Kepala Satpol PP Kabupaten Bekasi, Hudaya mengatakan penutupan dilakukan sebagai tindaklanjut dari penegakan Peraturan Daerah (Perda) No. 3 Tahun 2016 tentang kepariwisataan.

“Dari 19 tempat Karaoke yang ada di Ruko Thamrin, hari ini kita segel tujuh tempat. Sisanya besok dan lusa. Jadi penutupan di beberapa lokasi ini kita lakukan bertahap selama 3 hari,” kata Hudaya.

Adapun ketujuh tempat yang ditutup secara paksa di hari ini diantaranya adalah Mulia, V2, Jenesis Hotel, Soyanggang, Holliwood, Buterfly dan Monalisa.

“Ketujuh tempat ini kita pilih secara objektif, tidak ada dasar like or dislike.
Penutupan kita urutkan dari paling depan sampai belakang,” ucapnya lagi.

Hudaya memastikan tempat Karaoke atau usaha kepariwisataan lainnya yang melanggar Perda No. 3 Tahun 2016 tentang kepariwisataan di daerah lainnya di Kabupaten Bekasi akan ditutup termasuk yang menjadi fasilitas hotel.

“Semua tempat karaoke kita segel karena di Perda kita tidak ada mengecualikaan apakah itu Karaoke Hotel, Karaoke Keluarga dan beberapa tempat lainnya. Yang jelas penyegalan kita lakukan sesuai dengan mekanisme yang ada,” tuturnya dia.

Hudaya berharap para pelaku usaha kepariwisataan di Kabupaten Bekasi bisa mentaati Perda No. 3 Tahun 2016. “Kami berharap mereka pengusaha bisa patuh dengan apa yang sudah kita terapkan. Kalau masih melanggar dan sampai membuka segel, jelas masuknya ranah Pidana,” tandasnya.

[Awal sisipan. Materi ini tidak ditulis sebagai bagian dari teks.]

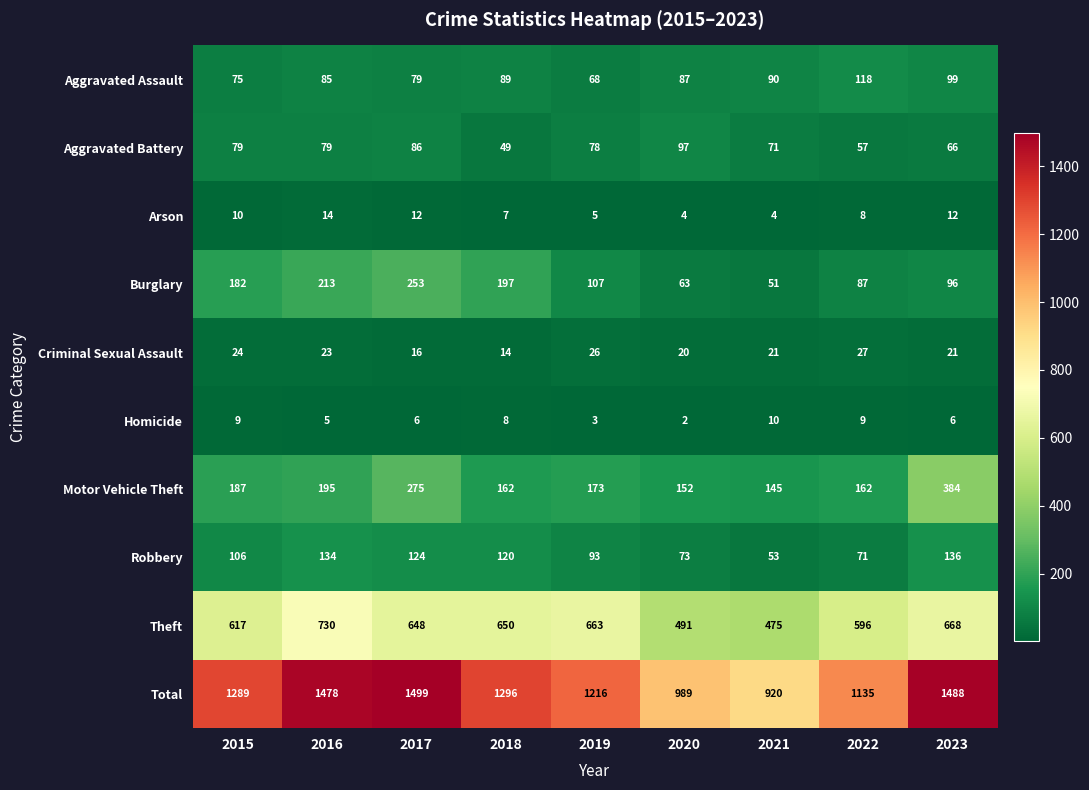

Count the number of categories in the chart.

9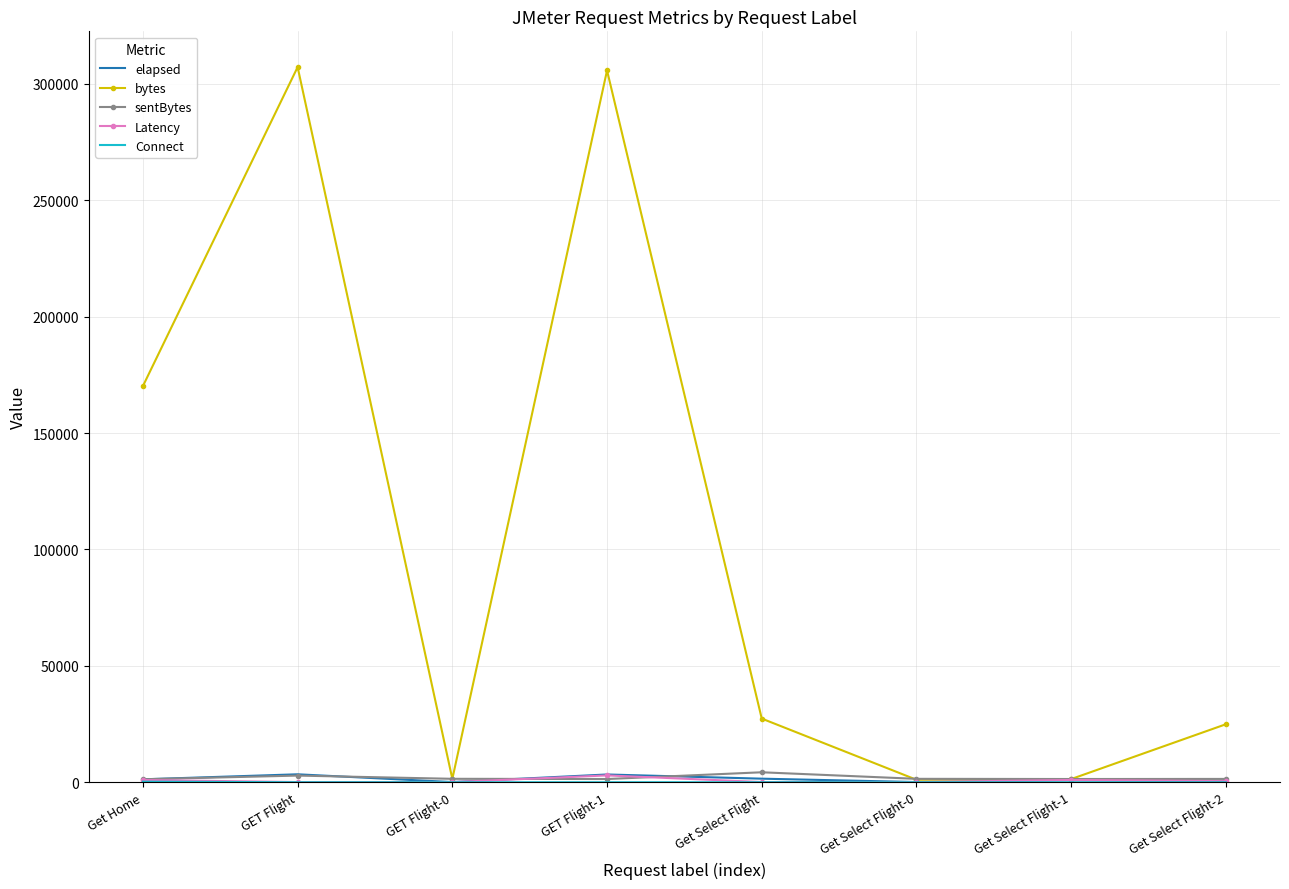

Between GET Flight and Get Select Flight, which series saw the biggest shift?

bytes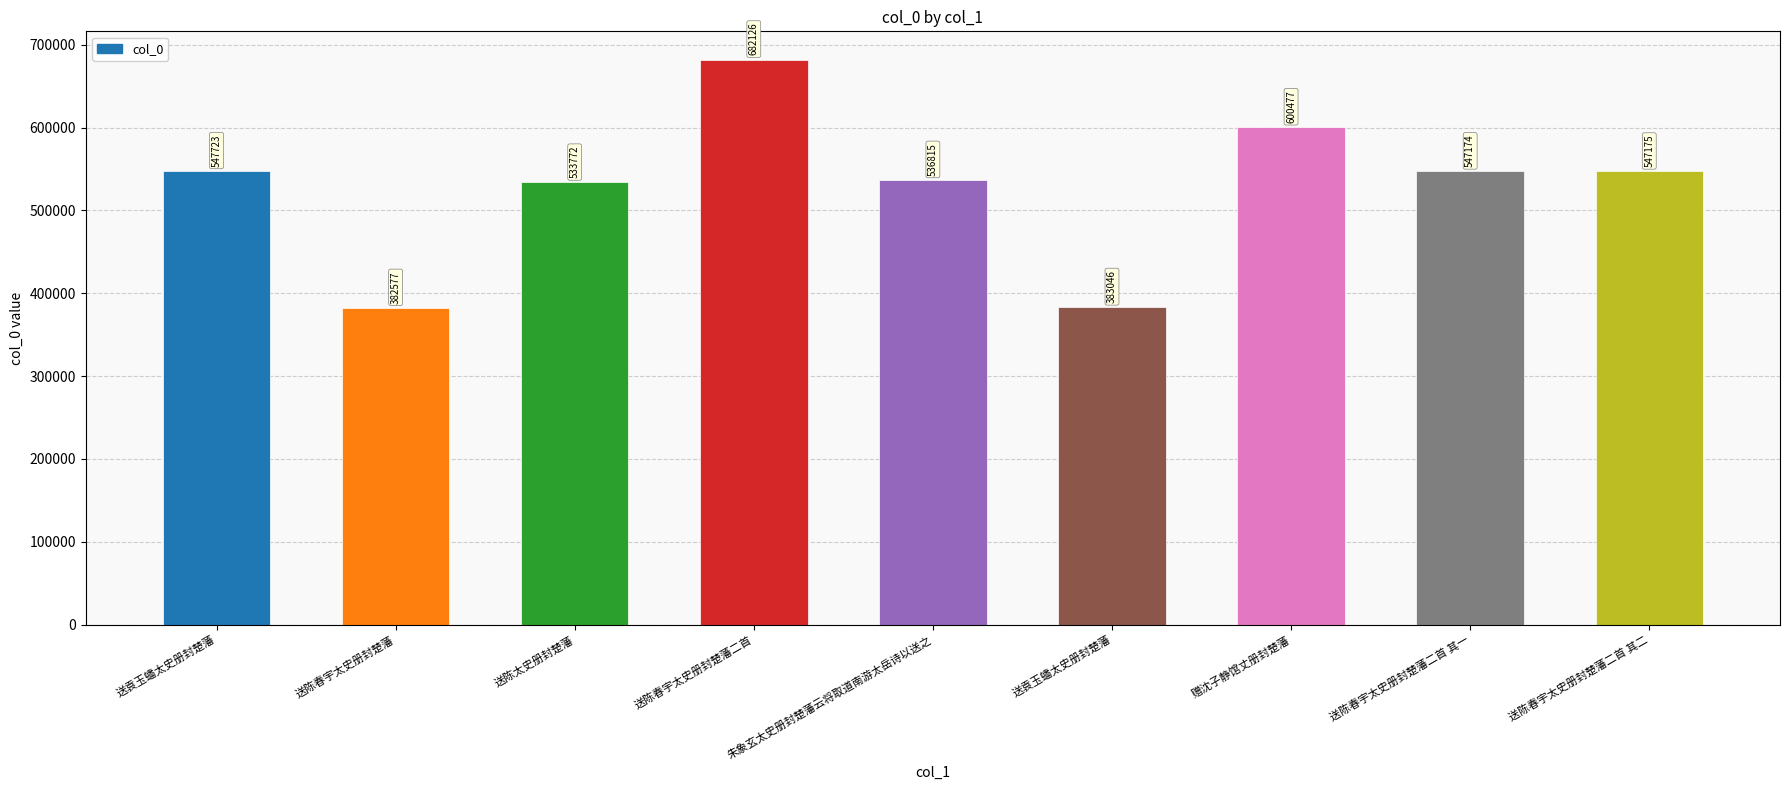

Are the bars horizontal?

No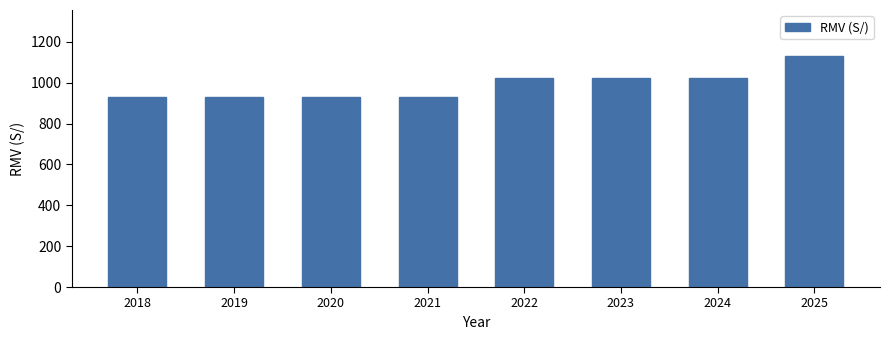

Reading left to right, list all the values displayed in this chart.

930	930	930	930	1025	1025	1025	1130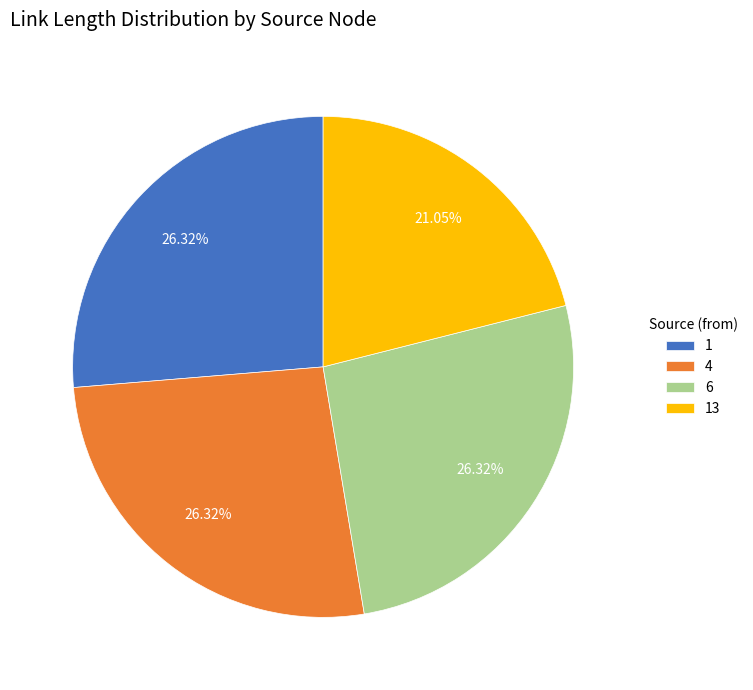

Is 13 the majority of the pie?

No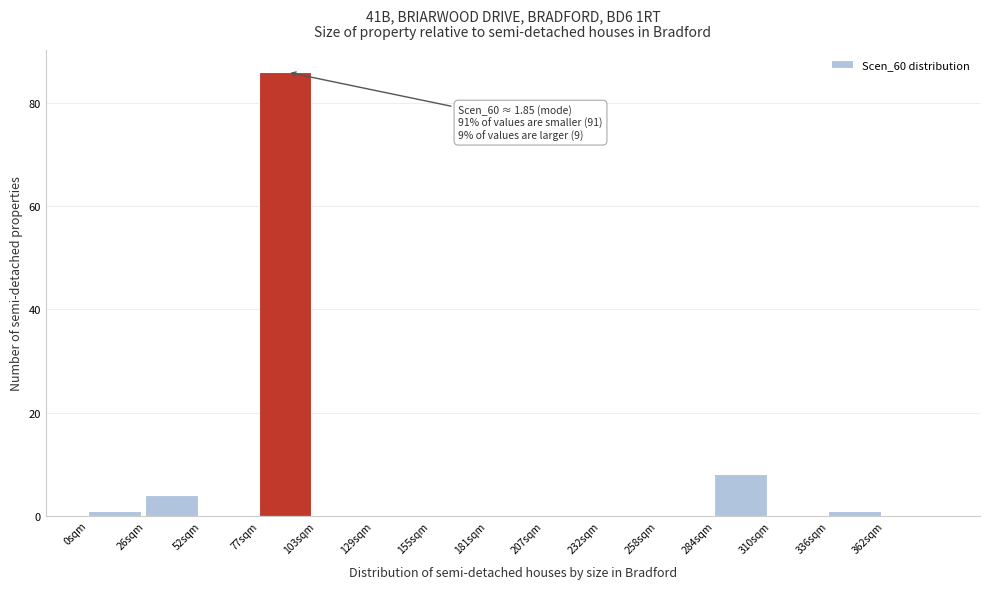

Reading left to right, extract all data points from this chart.

0sqm=1	26sqm=4	52sqm=0	77sqm=86	103sqm=0	129sqm=0	155sqm=0	181sqm=0	207sqm=0	232sqm=0	258sqm=0	284sqm=8	310sqm=0	336sqm=1	362sqm=0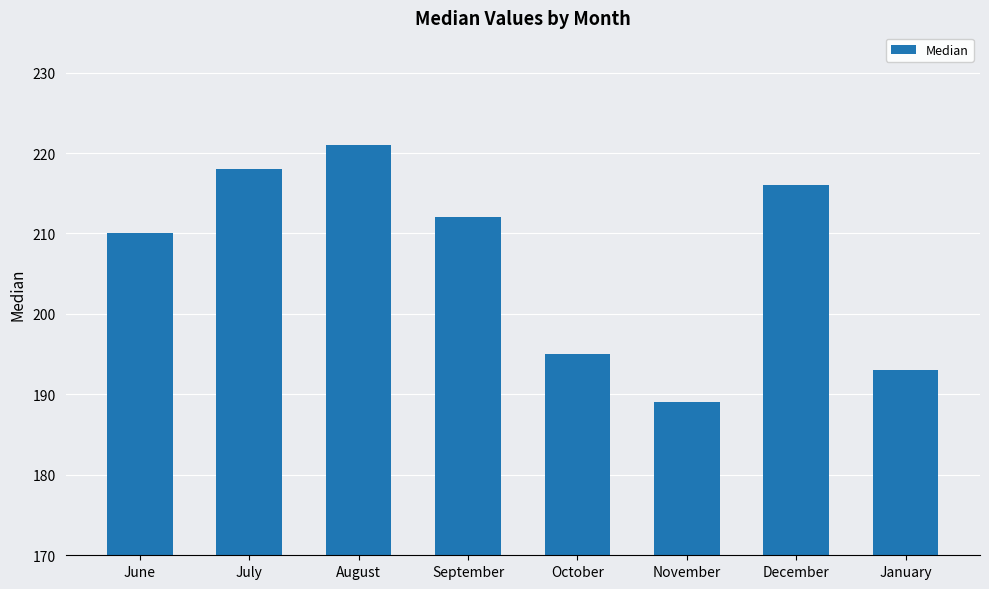

What is the sum of all values?

1654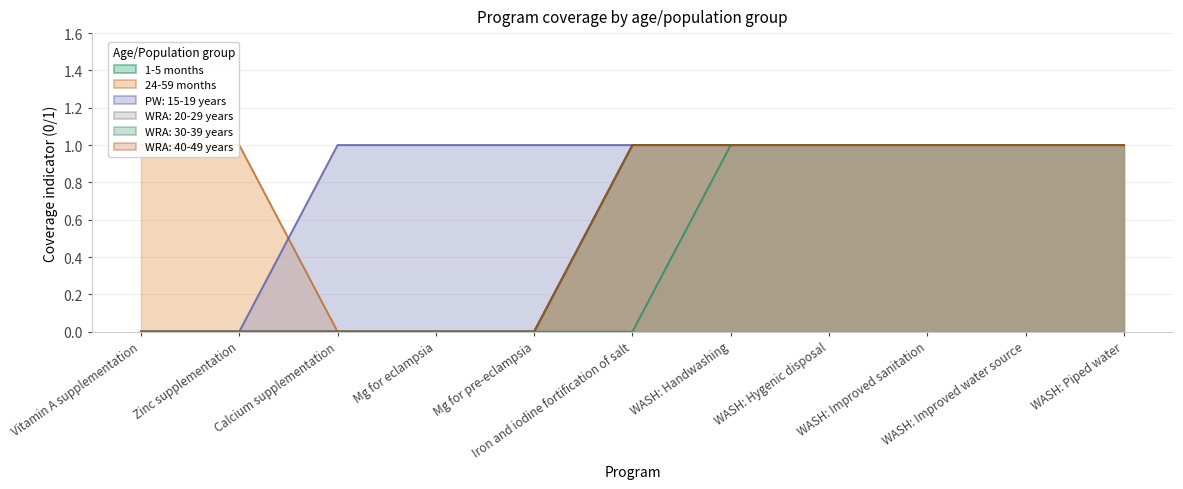

What is the highest value of the WRA: 40-49 years series?

1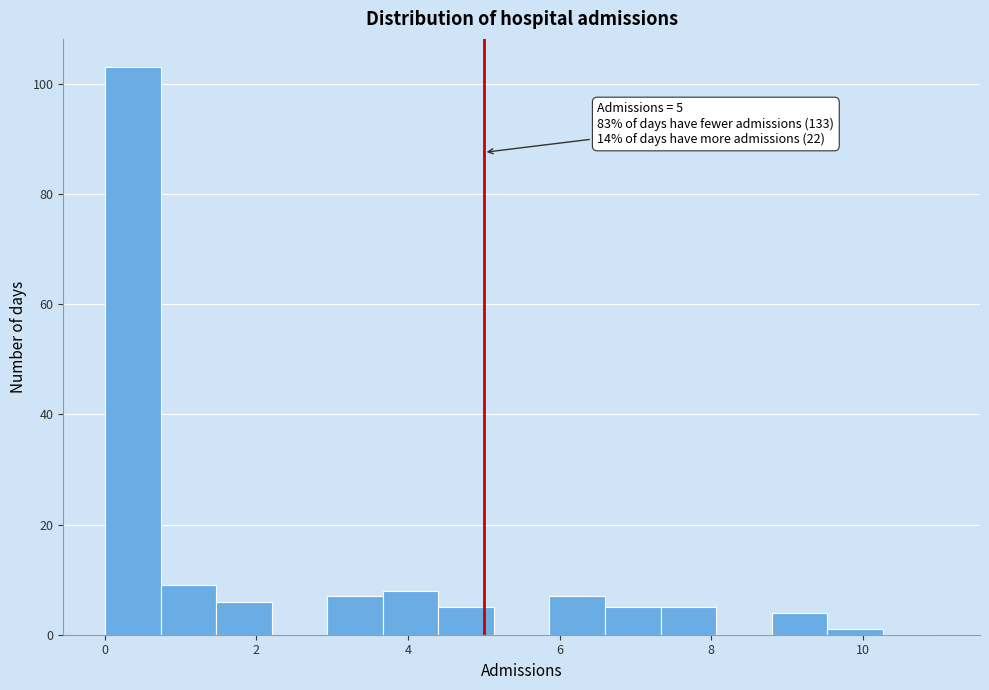

Around what value on the x-axis is the tallest bar? Give the approximate position of its centre, as read against the axis.

0.4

Sebagaimana diketahui, penertiban tempat karaoke ini berkaitan dengan diberlakukannya Peraturan Daerah nomor 3 tahun 2016 tentang Penyelenggaraan Kepariwisataan. Pasal 47 Ayat 1 Perda tersebut menyatakan bahwa tempat karaoke, diskotik, live music, bar, klab malam hingga panti pijat dilarang beroperasi di Kabupaten Bekasi. (A.Riri/Red).